A uniform beam PQ of length 4.0m and weight 10N is supported at P and Q. It carries of load of 4N at a point 1.0m from P. What is the reaction at Q.
R=6N
Well, it seems like this beam is quite the balancing act! Let me calculate the reaction at Q, using the power of laughter...just kidding, I'll use some physics instead.
To find the reaction at Q, we need to consider the equilibrium of forces. Since the beam is balanced, the sum of all the vertical forces must be zero.
Let's break it down. We have the weight of the beam (10N) acting downwards at its center (2m from P and 2m from Q). We also have the load (4N) acting downwards 1m from P.
The reaction at Q can be calculated by summing up the vertical forces:
RQ + 10N - 4N = 0
Simplifying, we find:
RQ = 4N - 10N
RQ = -6N
Uh-oh! Looks like the reaction at Q is negative, which means it's acting upwards. So, in a serious (but slightly comical) sense, the reaction at Q is -6N. Clown physics strikes again!
To find the reaction at Q, we need to consider the equilibrium of moments about point P. Let's go step-by-step:
1. Calculate the total clockwise moment about point P:
Moment due to the weight of the beam = Weight of the beam × distance from P to the center of gravity of the beam
= 10 N × 2 m
= 20 Nm
Moment due to the load = Load × distance from P to the load
= 4 N × 1 m
= 4 Nm
2. Calculate the total anticlockwise moment about point P:
Moment due to the reaction at Q = Reaction at Q × distance from P to Q
= Reaction at Q × 4 m
3. Since the beam is in equilibrium (not rotating), the total clockwise moment should be equal to the total anticlockwise moment.
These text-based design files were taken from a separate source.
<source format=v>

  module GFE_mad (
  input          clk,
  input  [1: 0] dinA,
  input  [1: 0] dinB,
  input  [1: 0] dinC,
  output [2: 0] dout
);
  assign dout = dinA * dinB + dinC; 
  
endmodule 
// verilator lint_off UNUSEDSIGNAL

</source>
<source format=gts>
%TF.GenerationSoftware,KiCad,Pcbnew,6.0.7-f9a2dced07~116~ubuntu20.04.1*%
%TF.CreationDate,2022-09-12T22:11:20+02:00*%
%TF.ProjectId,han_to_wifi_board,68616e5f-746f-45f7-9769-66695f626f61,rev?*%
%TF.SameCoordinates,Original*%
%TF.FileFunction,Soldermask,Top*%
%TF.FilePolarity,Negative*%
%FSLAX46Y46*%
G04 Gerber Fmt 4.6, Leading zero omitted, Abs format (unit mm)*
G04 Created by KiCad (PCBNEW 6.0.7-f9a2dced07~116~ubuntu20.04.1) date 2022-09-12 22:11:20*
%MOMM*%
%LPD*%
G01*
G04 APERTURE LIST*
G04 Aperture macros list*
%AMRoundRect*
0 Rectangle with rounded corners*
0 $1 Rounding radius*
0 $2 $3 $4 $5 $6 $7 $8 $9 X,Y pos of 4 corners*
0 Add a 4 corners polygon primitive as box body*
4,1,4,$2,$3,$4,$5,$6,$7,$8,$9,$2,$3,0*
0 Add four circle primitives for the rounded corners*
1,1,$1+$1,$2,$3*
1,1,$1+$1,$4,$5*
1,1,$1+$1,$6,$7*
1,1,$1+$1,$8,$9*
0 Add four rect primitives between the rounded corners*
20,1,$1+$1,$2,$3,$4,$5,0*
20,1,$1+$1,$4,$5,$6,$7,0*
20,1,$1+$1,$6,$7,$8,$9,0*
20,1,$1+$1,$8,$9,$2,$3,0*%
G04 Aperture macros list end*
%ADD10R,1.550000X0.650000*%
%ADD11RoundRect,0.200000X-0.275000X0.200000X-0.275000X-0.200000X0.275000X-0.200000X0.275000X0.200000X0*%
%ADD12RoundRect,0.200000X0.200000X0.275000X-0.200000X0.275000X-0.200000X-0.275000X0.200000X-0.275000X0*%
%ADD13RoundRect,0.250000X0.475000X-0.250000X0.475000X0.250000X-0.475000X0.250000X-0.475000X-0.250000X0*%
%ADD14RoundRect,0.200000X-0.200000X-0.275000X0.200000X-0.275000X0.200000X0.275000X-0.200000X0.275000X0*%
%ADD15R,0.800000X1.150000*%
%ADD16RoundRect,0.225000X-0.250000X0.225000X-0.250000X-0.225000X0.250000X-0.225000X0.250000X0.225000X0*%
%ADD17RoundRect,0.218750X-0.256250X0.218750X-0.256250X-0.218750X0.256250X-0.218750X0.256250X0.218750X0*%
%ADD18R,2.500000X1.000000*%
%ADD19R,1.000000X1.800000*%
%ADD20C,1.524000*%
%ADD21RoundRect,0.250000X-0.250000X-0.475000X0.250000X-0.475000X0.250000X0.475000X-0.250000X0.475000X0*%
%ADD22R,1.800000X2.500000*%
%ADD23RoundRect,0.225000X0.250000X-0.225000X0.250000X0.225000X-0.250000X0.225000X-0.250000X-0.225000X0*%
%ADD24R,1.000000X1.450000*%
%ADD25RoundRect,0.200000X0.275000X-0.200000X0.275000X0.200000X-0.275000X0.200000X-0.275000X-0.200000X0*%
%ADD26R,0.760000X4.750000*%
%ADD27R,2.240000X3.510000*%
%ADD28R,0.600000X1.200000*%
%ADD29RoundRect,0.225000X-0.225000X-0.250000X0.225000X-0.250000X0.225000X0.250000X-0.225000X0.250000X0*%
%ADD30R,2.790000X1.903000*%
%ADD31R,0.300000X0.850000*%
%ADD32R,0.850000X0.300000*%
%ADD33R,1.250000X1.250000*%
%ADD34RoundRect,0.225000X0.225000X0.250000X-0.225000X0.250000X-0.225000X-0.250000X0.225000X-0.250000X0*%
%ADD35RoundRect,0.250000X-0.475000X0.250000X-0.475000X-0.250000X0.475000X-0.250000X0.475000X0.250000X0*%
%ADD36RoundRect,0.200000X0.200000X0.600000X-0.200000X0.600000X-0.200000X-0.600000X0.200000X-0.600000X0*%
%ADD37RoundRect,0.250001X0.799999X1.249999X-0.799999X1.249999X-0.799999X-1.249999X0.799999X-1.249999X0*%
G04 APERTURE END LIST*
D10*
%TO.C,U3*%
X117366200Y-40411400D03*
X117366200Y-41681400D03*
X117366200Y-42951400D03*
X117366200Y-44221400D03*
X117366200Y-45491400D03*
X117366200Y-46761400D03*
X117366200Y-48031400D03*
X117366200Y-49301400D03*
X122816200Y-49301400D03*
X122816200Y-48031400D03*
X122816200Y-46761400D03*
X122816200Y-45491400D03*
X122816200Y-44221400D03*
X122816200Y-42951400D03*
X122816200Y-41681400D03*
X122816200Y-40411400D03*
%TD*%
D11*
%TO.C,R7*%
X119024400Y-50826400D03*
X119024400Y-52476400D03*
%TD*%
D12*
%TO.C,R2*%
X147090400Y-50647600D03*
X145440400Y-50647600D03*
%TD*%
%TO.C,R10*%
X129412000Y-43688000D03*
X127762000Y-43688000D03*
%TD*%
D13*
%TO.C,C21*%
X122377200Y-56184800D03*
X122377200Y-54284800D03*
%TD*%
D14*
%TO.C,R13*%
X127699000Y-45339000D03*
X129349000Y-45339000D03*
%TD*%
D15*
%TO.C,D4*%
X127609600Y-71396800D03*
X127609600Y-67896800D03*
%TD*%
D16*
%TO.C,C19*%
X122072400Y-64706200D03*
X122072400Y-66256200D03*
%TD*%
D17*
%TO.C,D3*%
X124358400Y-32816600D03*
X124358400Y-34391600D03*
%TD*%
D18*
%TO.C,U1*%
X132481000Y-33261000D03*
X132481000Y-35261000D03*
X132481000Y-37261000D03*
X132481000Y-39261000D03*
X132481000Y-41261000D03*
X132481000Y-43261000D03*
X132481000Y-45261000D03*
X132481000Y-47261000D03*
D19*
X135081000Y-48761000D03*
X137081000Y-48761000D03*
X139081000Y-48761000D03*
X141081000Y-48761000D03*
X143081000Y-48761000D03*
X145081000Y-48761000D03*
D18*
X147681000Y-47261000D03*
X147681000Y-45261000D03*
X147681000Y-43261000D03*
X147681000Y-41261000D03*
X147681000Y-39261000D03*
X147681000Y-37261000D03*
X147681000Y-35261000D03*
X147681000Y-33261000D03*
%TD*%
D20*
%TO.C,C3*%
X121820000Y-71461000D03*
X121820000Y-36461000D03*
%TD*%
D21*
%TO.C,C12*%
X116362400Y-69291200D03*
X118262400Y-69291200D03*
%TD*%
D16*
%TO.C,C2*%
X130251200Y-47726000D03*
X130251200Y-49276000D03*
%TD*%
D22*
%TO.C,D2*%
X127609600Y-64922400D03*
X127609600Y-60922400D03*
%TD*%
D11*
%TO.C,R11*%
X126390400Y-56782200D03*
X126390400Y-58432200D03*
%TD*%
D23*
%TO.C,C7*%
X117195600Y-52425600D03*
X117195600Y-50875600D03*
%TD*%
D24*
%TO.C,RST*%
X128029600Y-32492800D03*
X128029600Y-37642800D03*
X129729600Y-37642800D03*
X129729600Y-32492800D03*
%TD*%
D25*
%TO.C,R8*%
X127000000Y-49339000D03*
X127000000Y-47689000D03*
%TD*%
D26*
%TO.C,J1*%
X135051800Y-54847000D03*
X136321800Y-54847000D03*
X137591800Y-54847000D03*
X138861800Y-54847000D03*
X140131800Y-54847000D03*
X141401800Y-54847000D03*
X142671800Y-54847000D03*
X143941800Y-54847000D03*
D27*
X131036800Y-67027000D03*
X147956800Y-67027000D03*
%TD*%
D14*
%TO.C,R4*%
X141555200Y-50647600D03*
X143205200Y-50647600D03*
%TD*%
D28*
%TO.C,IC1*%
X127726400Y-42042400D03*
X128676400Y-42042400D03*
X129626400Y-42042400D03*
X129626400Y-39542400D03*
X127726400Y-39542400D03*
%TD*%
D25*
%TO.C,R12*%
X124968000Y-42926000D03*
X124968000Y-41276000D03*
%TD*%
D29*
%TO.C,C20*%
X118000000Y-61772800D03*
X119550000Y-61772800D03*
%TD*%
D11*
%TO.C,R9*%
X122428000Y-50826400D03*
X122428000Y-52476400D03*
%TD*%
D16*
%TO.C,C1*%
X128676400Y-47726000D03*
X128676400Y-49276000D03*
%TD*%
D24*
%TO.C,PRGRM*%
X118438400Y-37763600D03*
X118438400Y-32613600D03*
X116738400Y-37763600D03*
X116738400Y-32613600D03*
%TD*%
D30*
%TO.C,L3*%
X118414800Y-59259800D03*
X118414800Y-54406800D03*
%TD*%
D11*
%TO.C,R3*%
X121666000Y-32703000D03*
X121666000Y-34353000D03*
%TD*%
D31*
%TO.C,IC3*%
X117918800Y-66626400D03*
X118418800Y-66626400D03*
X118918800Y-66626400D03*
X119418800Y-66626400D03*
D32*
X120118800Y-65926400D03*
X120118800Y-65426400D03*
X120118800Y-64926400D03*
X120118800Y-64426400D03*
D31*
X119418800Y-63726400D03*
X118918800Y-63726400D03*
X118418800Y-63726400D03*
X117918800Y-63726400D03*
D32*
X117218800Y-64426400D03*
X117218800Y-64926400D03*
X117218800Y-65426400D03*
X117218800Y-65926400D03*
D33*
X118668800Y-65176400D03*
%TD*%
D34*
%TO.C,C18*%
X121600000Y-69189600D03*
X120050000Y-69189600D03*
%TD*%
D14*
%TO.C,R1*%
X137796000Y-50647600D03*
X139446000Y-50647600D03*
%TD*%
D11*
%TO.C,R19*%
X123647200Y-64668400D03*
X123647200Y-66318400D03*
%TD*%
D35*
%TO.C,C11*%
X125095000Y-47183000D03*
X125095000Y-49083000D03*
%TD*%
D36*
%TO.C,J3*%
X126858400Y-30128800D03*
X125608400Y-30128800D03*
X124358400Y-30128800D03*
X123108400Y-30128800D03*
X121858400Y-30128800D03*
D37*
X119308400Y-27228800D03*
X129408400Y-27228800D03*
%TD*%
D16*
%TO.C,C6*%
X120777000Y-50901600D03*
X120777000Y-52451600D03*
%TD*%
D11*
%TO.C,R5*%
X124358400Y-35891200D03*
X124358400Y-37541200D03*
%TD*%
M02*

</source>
Thus:
Total clockwise moment = Total anticlockwise moment
20 Nm + 4 Nm = Reaction at Q × 4 m
4. Simplify the equation:
24 Nm = Reaction at Q × 4 m
5. Solve for the reaction at Q:
Reaction at Q = 24 Nm / 4 m
= 6 N
Therefore, the reaction at point Q is 6 N.
To find the reaction at point Q, we can use the principle of moments.
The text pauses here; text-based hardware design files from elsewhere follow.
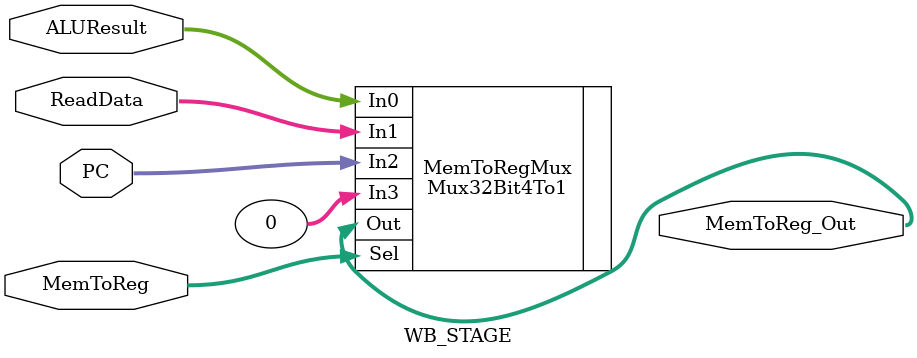
<source format=v>
`timescale 1ns / 1ps


module WB_STAGE(MemToReg, ALUResult, ReadData, PC, MemToReg_Out);
    input [1:0] MemToReg;
    input [31:0] ALUResult, ReadData, PC;
    
    (* mark_debus = "true"*) output [31:0] MemToReg_Out;
    
    Mux32Bit4To1 MemToRegMux(
        .Out(MemToReg_Out),
        .In0(ALUResult),
        .In1(ReadData),
        .In2(PC),
        .In3(32'b0),
        .Sel(MemToReg));
        
endmodule

</source>
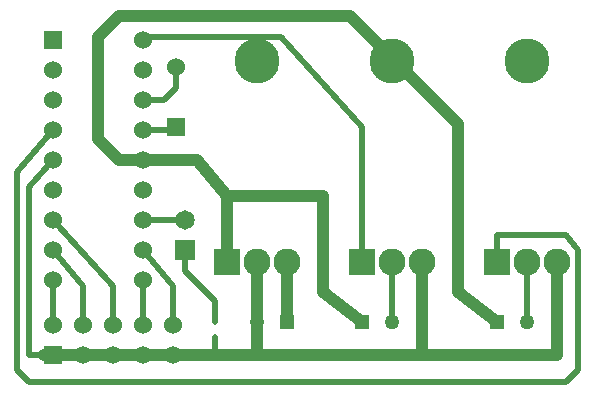
<source format=gbr>
G04 start of page 2 for group 0 idx 0
G04 Title: (unknown), component *
G04 Creator: pcb-bin 20060822 *
G04 CreationDate: Sun May 27 03:57:59 2007 UTC *
G04 For: justin *
G04 Format: Gerber/RS-274X *
G04 PCB-Dimensions: 200000 130000 *
G04 PCB-Coordinate-Origin: lower left *
%MOIN*%
%FSLAX24Y24*%
%LNGROUP0*%
%ADD11C,0.0200*%
%ADD12C,0.0400*%
%ADD13C,0.0900*%
%ADD14C,0.1500*%
%ADD15R,0.0500X0.0500*%
%ADD16C,0.0500*%
%ADD17R,0.0900X0.0900*%
%ADD18C,0.0600*%
%ADD19R,0.0600X0.0600*%
%ADD20R,0.0650X0.0650*%
%ADD21C,0.0650*%
%ADD22C,0.1300*%
%ADD23C,0.0280*%
%ADD24C,0.0300*%
%ADD25C,0.0430*%
G54D11*X19200Y4700D02*Y700D01*
X18800Y300D02*X19200Y700D01*
G54D12*X18500Y1200D02*Y4300D01*
G54D11*X17500Y2200D02*Y4300D01*
X16500D02*Y4200D01*
G54D12*X14000Y1200D02*Y4300D01*
G54D11*X16500Y5200D02*Y4200D01*
X13000Y4300D02*Y2300D01*
X16500Y5200D02*X18800D01*
G54D12*X10700Y3300D02*Y6500D01*
G54D11*X18800Y5200D02*X19200Y4700D01*
G54D12*X12000Y2300D02*X10700Y3300D01*
X9500Y2300D02*Y4300D01*
X8500Y1200D02*Y4300D01*
X15200Y3300D02*X16500Y2300D01*
X18500Y1200D02*X8500D01*
G54D11*X12000Y8800D02*X9300Y11800D01*
X5400Y9700D02*X5800Y10100D01*
Y10800D01*
G54D12*X11600Y12500D02*X3900D01*
G54D11*X4700Y3700D02*Y2200D01*
Y4700D02*X5700Y3500D01*
Y2200D01*
X3700Y3500D02*Y2200D01*
X9300Y11800D02*X4700D01*
Y8700D02*X5800D01*
G54D12*X3200Y11800D02*Y8400D01*
G54D11*X4700Y9700D02*X5400D01*
G54D12*X3900Y12500D02*X3200Y11800D01*
G54D11*X1700Y2200D02*Y3700D01*
X2700Y3500D02*Y2200D01*
X1700Y4700D02*X2700Y3500D01*
X4700Y5700D02*X6100D01*
G54D12*X3200Y8400D02*X3900Y7700D01*
G54D11*X900Y6800D02*X1700Y7700D01*
G54D12*X15200Y3300D02*Y8900D01*
G54D11*X12000Y4200D02*Y8800D01*
G54D12*X15200Y8900D02*X11600Y12500D01*
G54D11*X7100Y3000D02*Y2300D01*
X1400Y1200D02*X1300D01*
G54D12*X1400D02*X8500D01*
G54D11*X1300D02*X900D01*
X7100D02*Y1800D01*
X900Y300D02*X18800D01*
X6100Y4700D02*Y4000D01*
X7100Y3000D01*
G54D12*X7500Y4300D02*Y6500D01*
X10700D02*X7500D01*
X6500Y7700D02*X7500Y6500D01*
X3900Y7700D02*X6500D01*
G54D11*X500Y700D02*Y7300D01*
Y700D02*X900Y300D01*
X1700Y5700D02*X3700Y3500D01*
X900Y1200D02*Y6800D01*
X500Y7300D02*X1700Y8700D01*
G54D13*X18500Y4300D03*
X17500D03*
G54D14*Y11000D03*
G54D15*X16500Y2300D03*
G54D16*X17500D03*
G54D17*X16500Y4300D03*
G54D14*X13000Y11000D03*
G54D13*X14000Y4300D03*
X13000D03*
G54D17*X12000D03*
G54D15*Y2300D03*
G54D16*X13000D03*
G54D15*X9500D03*
G54D16*X8500D03*
G54D13*X9500Y4300D03*
X8500D03*
G54D17*X7500D03*
G54D14*X8500Y11000D03*
G54D18*X4700Y7700D03*
Y8700D03*
Y11700D03*
G54D19*X5800Y8800D03*
G54D18*Y10800D03*
X4700Y9700D03*
Y10700D03*
X1700Y7700D03*
Y8700D03*
Y9700D03*
Y10700D03*
G54D19*Y11700D03*
G54D18*X5700Y2200D03*
X4700D03*
G54D20*X6100Y4700D03*
G54D21*Y5700D03*
G54D18*X4700D03*
Y6700D03*
X3700Y2200D03*
X4700Y3700D03*
X2700Y2200D03*
X4700Y4700D03*
X1700Y2200D03*
X3700Y1200D03*
X4700D03*
X2700D03*
X5700D03*
G54D19*X1700D03*
G54D18*Y4700D03*
Y5700D03*
Y3700D03*
Y6700D03*
%LNGROUP0_C1*%
%LPC*%
G54D22*G54D11*G54D18*G54D22*G54D18*G54D11*G54D18*G54D22*G54D23*G54D11*G54D23*G54D24*G54D25*G54D23*G54D24*G54D23*G54D24*G54D23*G54D24*G54D23*M02*

</source>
The principle of moments states that for an object in equilibrium, the sum of the clockwise moments about any point must be equal to the sum of the anticlockwise moments about the same point.
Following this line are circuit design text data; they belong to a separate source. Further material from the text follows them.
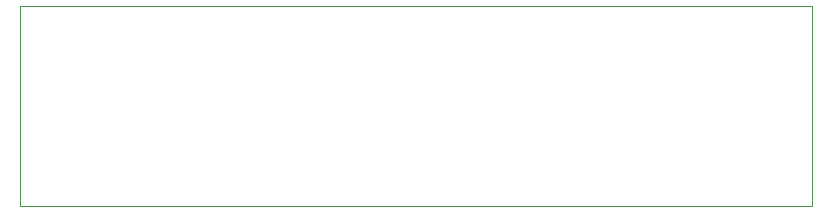
<source format=gm1>
G04 #@! TF.GenerationSoftware,KiCad,Pcbnew,6.0.9-8da3e8f707~116~ubuntu22.04.1*
G04 #@! TF.CreationDate,2022-11-08T11:47:18+01:00*
G04 #@! TF.ProjectId,PCB-lijnvolger,5043422d-6c69-46a6-9e76-6f6c6765722e,1.0*
G04 #@! TF.SameCoordinates,Original*
G04 #@! TF.FileFunction,Profile,NP*
%FSLAX46Y46*%
G04 Gerber Fmt 4.6, Leading zero omitted, Abs format (unit mm)*
G04 Created by KiCad (PCBNEW 6.0.9-8da3e8f707~116~ubuntu22.04.1) date 2022-11-08 11:47:18*
%MOMM*%
%LPD*%
G01*
G04 APERTURE LIST*
G04 #@! TA.AperFunction,Profile*
%ADD10C,0.100000*%
G04 #@! TD*
G04 APERTURE END LIST*
D10*
X100000000Y-80000000D02*
X167000000Y-80000000D01*
X167000000Y-80000000D02*
X167000000Y-97000000D01*
X167000000Y-97000000D02*
X100000000Y-97000000D01*
X100000000Y-97000000D02*
X100000000Y-80000000D01*
M02*

</source>
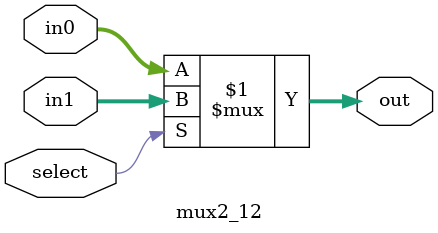
<source format=v>
module mux2_12(out, select, in0, in1);
    input select;
    input [11:0] in0, in1;
    output [11:0] out;
    assign out = select ? in1 : in0;
endmodule
</source>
In this case, we can take the point Q as our pivot. Let's consider the forces acting on the beam:
1. The weight of the beam (10N) acting vertically downwards at the midpoint of the beam (2.0m from either end).
2. The weight of the load (4N) acting vertically downwards at a point 1.0m from P (3.0m from Q in the opposite direction).
Since the beam is uniform, we can assume its weight acts through its midpoint (2.0m from each end). The reaction at P will act vertically upwards, and we need to find the reaction at Q, which will also act vertically upwards.
To balance the moments around Q, we need to equate the clockwise and anticlockwise moments.
Clockwise moments:
Moment due to the beam = weight of the beam x distance from Q
= 10N x 2.0m
= 20Nm
Anticlockwise moments:
Moment due to the load = weight of the load x distance from Q
= 4N x 3.0m
= 12Nm
Since the beam is in equilibrium, the sum of the clockwise (20Nm) and anticlockwise (12Nm) moments must be equal.
Therefore, the reaction at Q can be found as the difference between these two moments:
Reaction at Q = Moment due to beam - Moment due to load
= 20Nm - 12Nm
= 8Nm
So, the reaction at Q is 8 newton meters (Nm) in the upward direction.